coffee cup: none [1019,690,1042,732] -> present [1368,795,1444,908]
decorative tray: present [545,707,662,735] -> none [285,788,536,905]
==
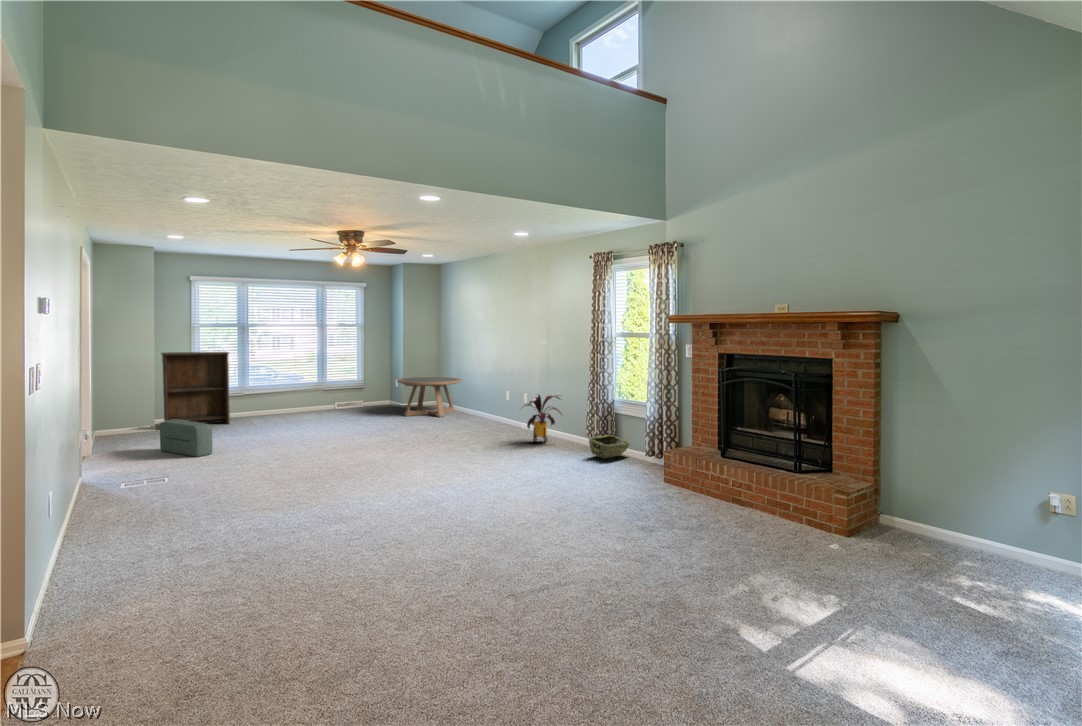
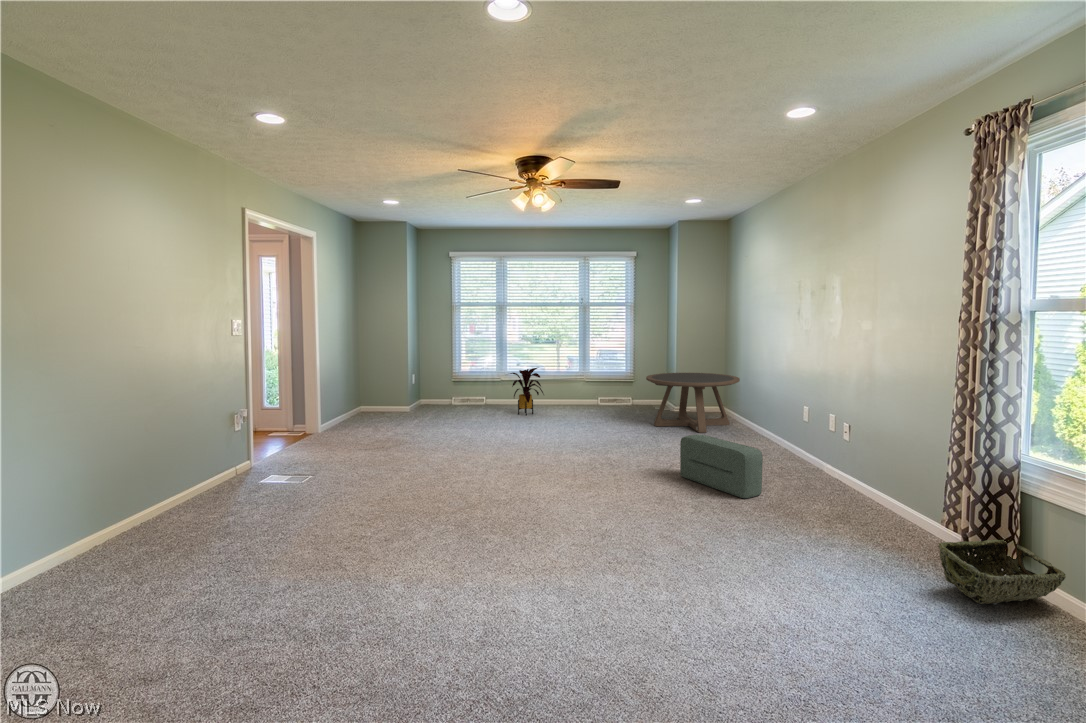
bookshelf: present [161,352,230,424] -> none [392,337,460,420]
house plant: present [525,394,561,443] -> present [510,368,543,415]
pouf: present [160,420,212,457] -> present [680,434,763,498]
==
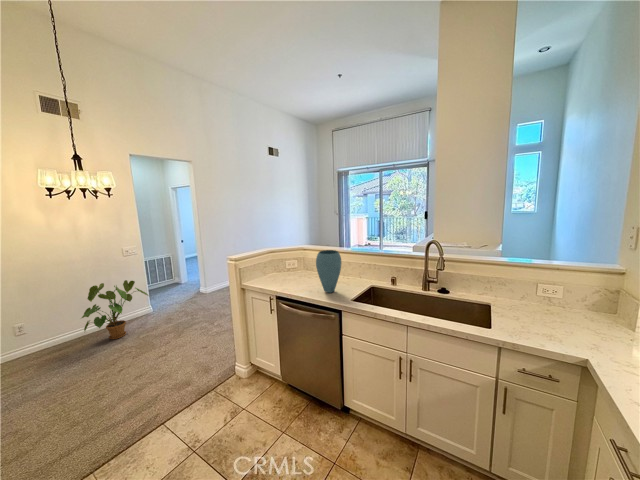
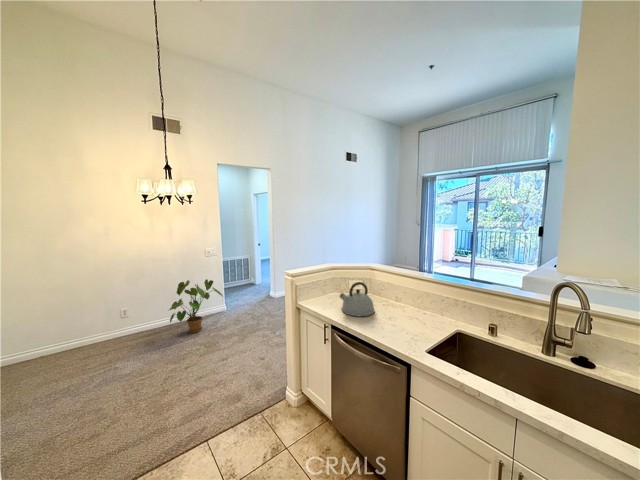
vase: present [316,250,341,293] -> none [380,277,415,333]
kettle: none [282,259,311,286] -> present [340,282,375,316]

> Task to complete
Scan the records above for the string "none", and copy every line where it turns up.

> Task solution
coffee cup: none [1019,690,1042,732] -> present [1368,795,1444,908]
decorative tray: present [545,707,662,735] -> none [285,788,536,905]
bookshelf: present [161,352,230,424] -> none [392,337,460,420]
vase: present [316,250,341,293] -> none [380,277,415,333]
kettle: none [282,259,311,286] -> present [340,282,375,316]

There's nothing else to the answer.